『日本の作家が語るボルヘスとわたし』(野谷文昭編、岩波書店)を読んだ。作家10人と編者がボルヘスを語っている。結論は、確信をもってボルヘスを語る者はひとりもいない、ということだ。
人間の関わるものすごく複雑な事象、心理などすべてを、ごく短い文章にまとめるのだから、不可解に決まっている。分からないのが当然なのだ。
ボルヘス自身も、わかってもらいたくはなかったのだろう。
書かれたものが全体を象徴している部分であっても、それは氷山の一角にすぎず、海中にある大きな本体を見なければ真に何を言いたいのかわからない。全体の構成部分であれば、海中にある大部分は見えない。したがって、何が何だかわからない。
この本に登場しない鶴見俊輔は、「過度の簡潔さは、沈黙と見合う文章、暮らしに溶けていく文章、この二つの理想の前に立つ」と言っている。だがボルヘスは、これにも当てはまらない。
本書に登場する語りでは、星野智幸の意見がいちばん面白い。コロンビアの大学教授による「ボルヘス受容の不幸な歴史」という話を以下のように紹介している。
「左翼的知識人の多いラ米では、ボルヘスはあまりに政治的に毛嫌いされ、まともに読まれてこなかった。その結果、ラ米文学はガルシア=マルケス的な側面に代表されることになった。ボルヘス的なものが黙殺されたのは不幸だった」
星野は、「読めば読むほど、ボルヘスをまったく無批判に受け入れていいのだろうか、という疑念が湧いてきた。そこには<ボルヘス>と口にすれば知的に見られ、わからない者は軽蔑される、といった日本の文学環境への違和感があったかもしれない」と続ける。
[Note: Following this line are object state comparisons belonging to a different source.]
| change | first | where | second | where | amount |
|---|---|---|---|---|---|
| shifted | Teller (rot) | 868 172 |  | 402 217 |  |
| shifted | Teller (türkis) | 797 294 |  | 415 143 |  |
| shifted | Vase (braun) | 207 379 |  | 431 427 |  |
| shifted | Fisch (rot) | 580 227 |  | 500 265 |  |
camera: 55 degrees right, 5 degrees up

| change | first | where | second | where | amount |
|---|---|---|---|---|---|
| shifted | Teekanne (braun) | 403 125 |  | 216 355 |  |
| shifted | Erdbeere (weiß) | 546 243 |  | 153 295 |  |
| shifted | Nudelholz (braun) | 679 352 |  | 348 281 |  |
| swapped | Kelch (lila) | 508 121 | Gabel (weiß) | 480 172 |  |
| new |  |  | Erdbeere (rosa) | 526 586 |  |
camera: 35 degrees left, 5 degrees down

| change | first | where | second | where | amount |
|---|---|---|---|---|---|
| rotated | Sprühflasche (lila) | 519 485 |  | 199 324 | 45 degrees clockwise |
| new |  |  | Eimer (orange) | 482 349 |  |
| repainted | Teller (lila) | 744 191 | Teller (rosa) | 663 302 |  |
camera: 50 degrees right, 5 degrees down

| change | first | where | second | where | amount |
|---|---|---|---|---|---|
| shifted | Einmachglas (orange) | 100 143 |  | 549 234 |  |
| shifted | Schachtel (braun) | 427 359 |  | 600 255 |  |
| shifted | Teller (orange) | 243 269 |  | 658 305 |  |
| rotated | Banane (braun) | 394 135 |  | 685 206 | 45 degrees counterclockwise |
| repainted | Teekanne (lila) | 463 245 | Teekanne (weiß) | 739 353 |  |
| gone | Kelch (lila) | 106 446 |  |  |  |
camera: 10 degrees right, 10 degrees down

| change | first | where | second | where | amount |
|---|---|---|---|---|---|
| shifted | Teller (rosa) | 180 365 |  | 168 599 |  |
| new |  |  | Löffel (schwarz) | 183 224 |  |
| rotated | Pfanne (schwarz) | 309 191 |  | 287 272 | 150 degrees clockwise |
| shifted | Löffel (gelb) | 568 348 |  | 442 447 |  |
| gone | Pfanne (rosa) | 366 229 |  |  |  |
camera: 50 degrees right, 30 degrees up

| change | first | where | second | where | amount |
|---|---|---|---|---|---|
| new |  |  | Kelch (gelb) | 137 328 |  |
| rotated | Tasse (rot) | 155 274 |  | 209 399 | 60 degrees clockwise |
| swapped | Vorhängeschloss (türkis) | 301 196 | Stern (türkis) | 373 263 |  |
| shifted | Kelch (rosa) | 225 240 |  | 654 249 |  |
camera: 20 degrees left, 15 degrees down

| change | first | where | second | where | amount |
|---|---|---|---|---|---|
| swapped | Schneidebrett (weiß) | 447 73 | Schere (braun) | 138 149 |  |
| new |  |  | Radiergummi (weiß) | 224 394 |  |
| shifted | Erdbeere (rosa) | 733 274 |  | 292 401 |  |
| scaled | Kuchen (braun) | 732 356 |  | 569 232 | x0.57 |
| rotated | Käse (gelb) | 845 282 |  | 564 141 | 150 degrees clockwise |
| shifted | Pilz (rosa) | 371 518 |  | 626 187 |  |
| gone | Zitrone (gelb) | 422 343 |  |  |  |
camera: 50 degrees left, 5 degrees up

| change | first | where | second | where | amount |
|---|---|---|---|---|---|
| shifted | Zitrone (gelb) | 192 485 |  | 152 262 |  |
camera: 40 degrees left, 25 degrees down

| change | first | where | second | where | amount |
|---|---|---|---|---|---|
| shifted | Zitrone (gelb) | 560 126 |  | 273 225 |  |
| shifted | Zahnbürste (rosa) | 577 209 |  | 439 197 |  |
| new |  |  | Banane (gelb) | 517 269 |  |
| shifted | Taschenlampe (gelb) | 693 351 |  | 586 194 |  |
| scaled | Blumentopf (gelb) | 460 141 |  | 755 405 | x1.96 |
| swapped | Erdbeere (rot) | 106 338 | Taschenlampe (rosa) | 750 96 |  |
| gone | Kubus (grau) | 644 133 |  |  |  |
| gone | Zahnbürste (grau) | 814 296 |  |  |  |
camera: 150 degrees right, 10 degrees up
さらに、「僕は、ボルヘスのどこに引っかかるのか、何をずるいと思うのか。突き詰めていくと、ボルヘスが長編を書かないこと、読者としてのボルヘスも本質的に長編嫌いであること、その辺りと関係がありそうだ」と書く。
正直でいい。惜しむらくは、ボルヘス夫人マリーア・コダマの意見が本書に出ていないことだ。日本の作家でないからだろうが、例外で登場させてほしかった。
夫人は最初に夫と来日し、その後、少なくとも3回は来日している。私は、その3回とも会い、うち2回は長いインタビューをした。その折、ボルヘスの作風について分析を求めた。
「エスクエトであることを重んじたのね」という答だった。無装飾、寡黙というような意味だ。
私は、ボルヘスは、わからないまま、わかろうとせずに、ページをめくるだけだ。